SPURGEON: You didn’t have the reluctance problem, did you? Did you think anyone chose not to talk to you, or changed the way they talked to you, out of careerist or similar concerns?
HOWE: Oh, sure. Tons of people. Tons of people. It’s no secret that this book really accelerates in the last ten years, and it has a very sudden ending. There are multiple reasons for that, but one of them is that no-one in the comics industry now is really interested in talking about the comics industry.
SPURGEON: Right. Not like that, anyway. Or at least not on the record.
HOWE: Not to someone who is writing a book.
There is a lot to be interested in in Tom Spurgeon’s conversation with Marvel Comics: The Untold Story author Sean Howe, but this was the exchange that jumped out at me.

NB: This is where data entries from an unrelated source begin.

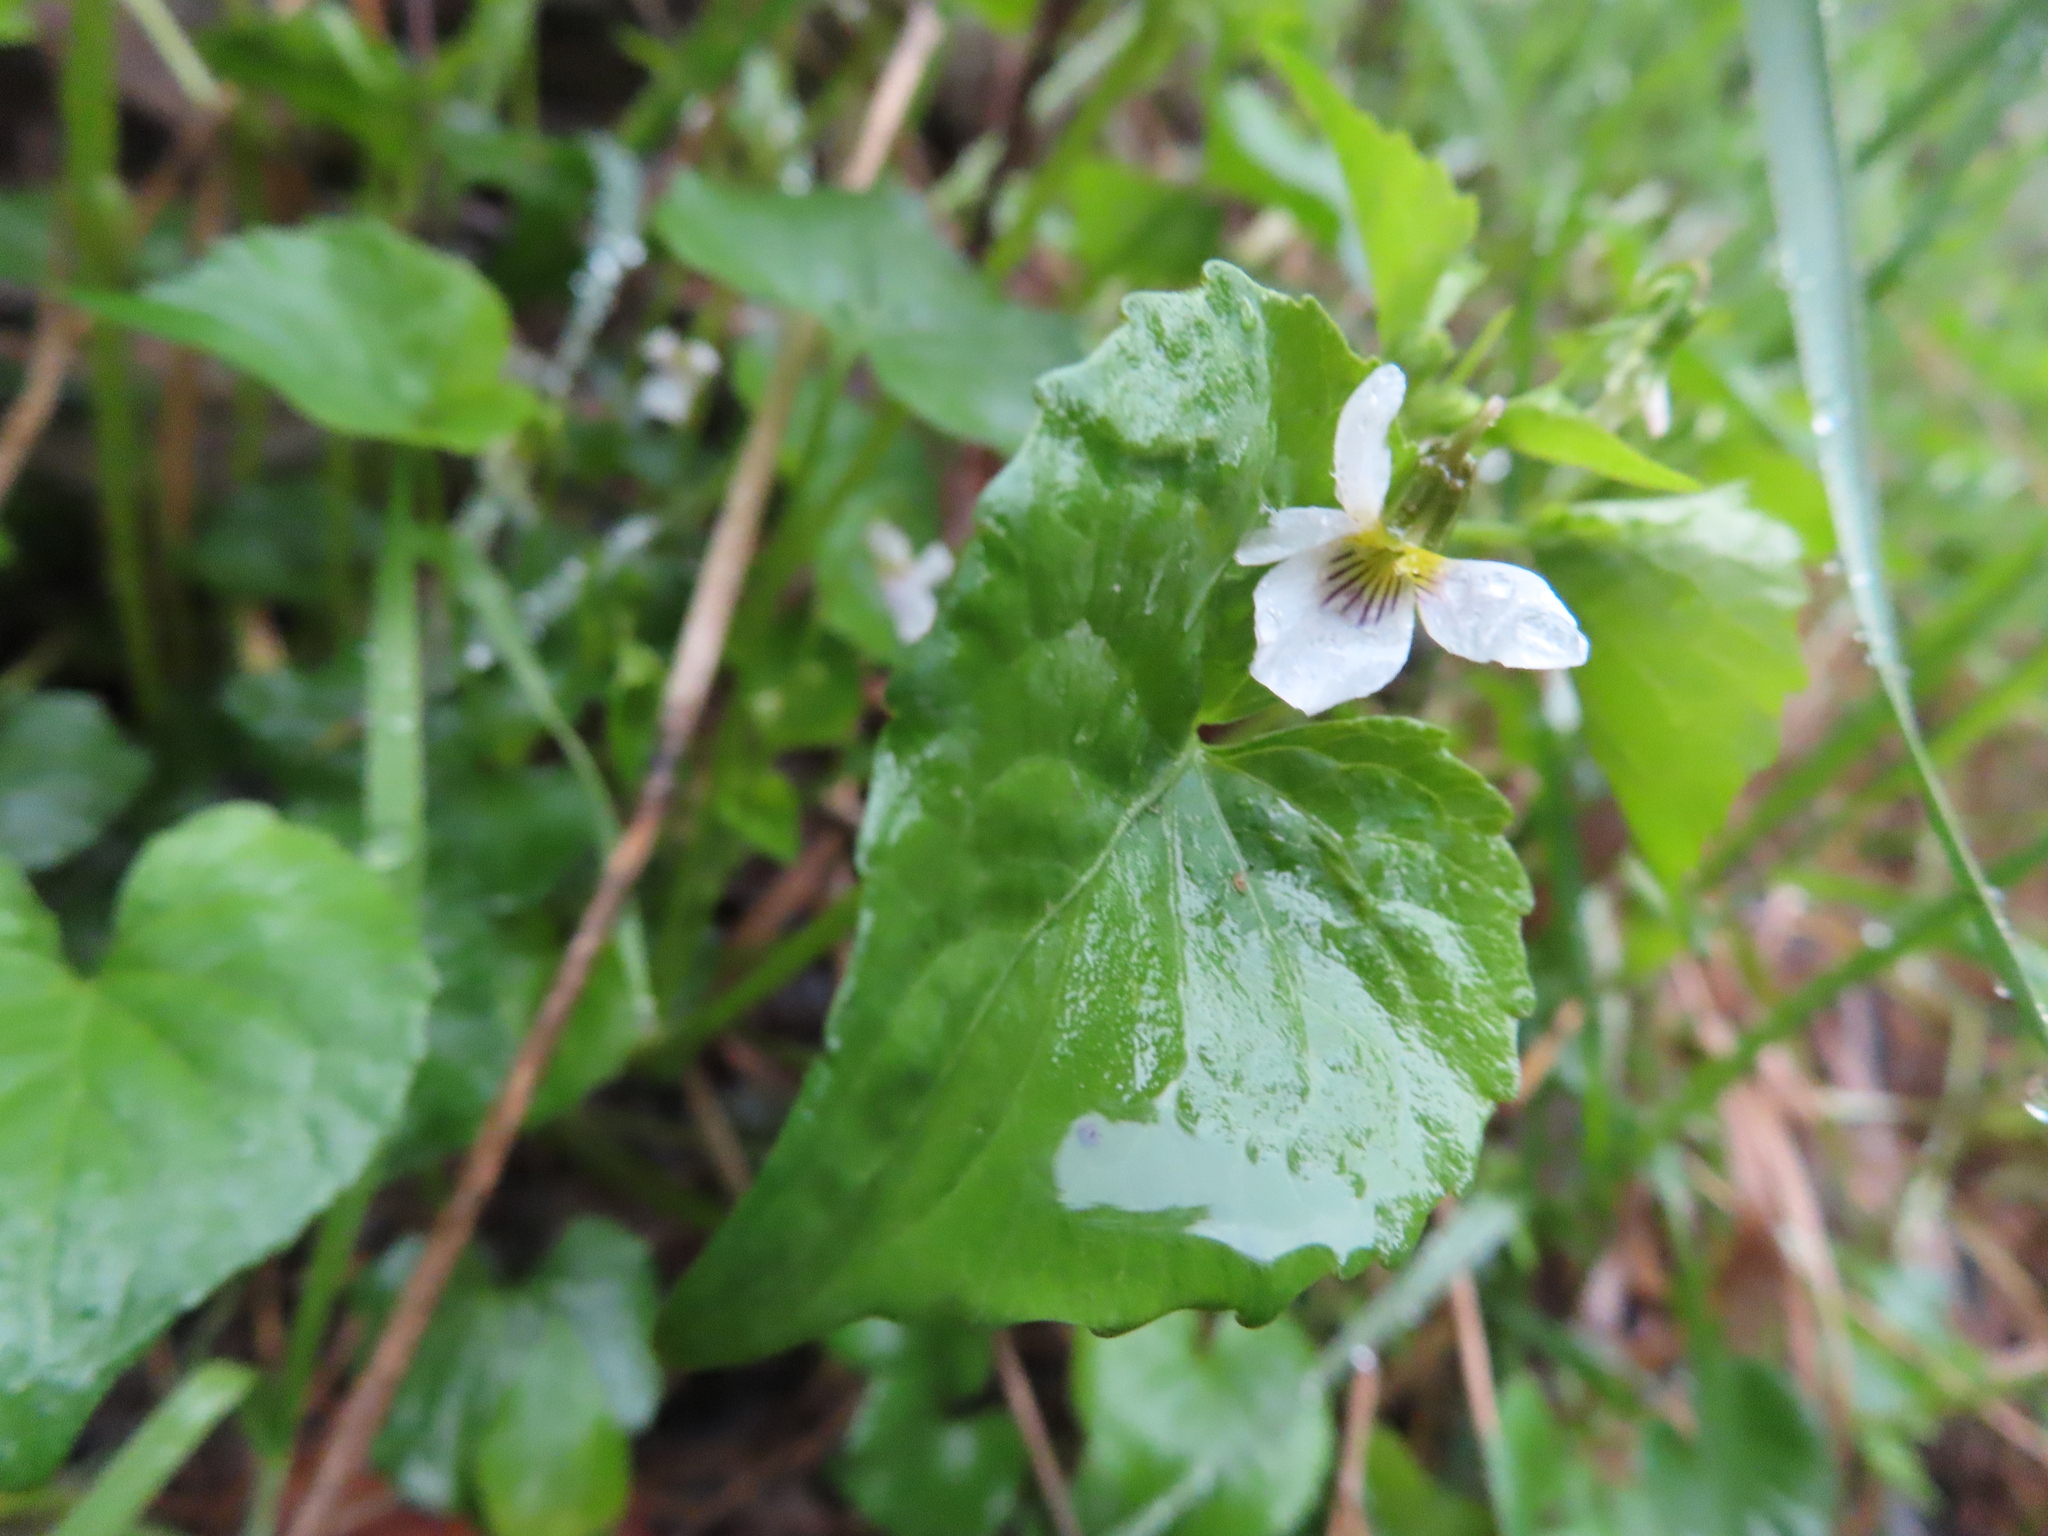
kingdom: Plantae
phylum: Tracheophyta
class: Magnoliopsida
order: Malpighiales
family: Violaceae
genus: Viola
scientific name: Viola canadensis
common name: Canada violet
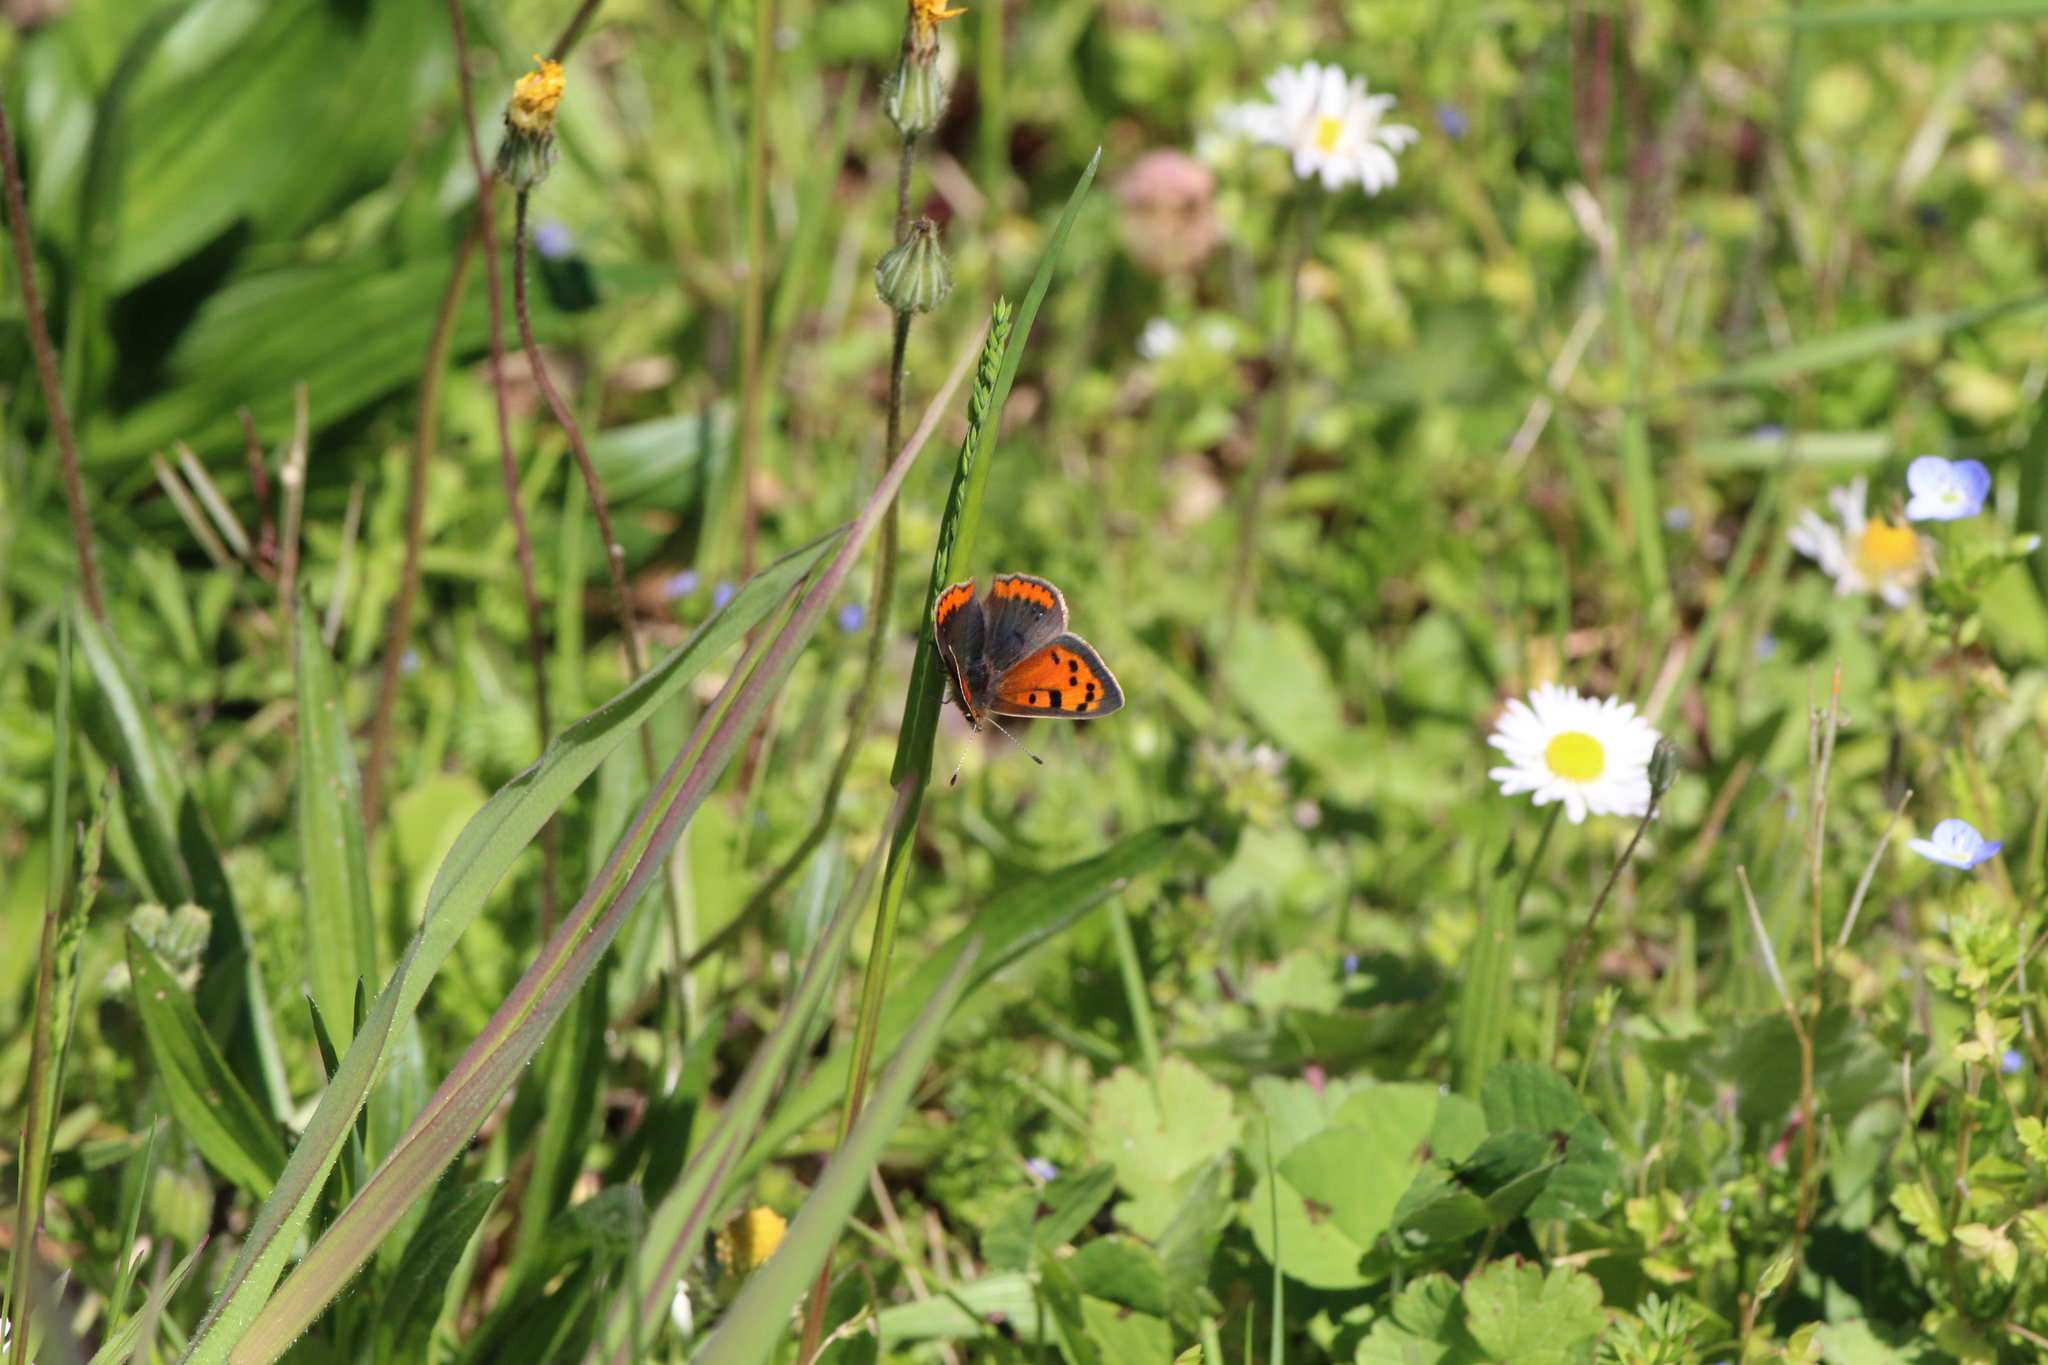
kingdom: Animalia
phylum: Arthropoda
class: Insecta
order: Lepidoptera
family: Lycaenidae
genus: Lycaena
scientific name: Lycaena phlaeas
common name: Small copper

There are, of course, many reasons why today’s comics professionals aren’t interested in “talking about the comics industry,” with the chief one likely being “They don’t want to say anything that could prevent them getting work in the future,” but still: One day, there will be people who are willing to talk, and I can’t wait to see what they have to say…
January 10th, 2013 at 12:47 pm
Shame he never contacted me.
January 11th, 2013 at 6:56 am
and yet if you look back at “the comics journal” from the late 70s and early 80s that’s all anyone did. talk and talk trash at that. which is reflected in the book.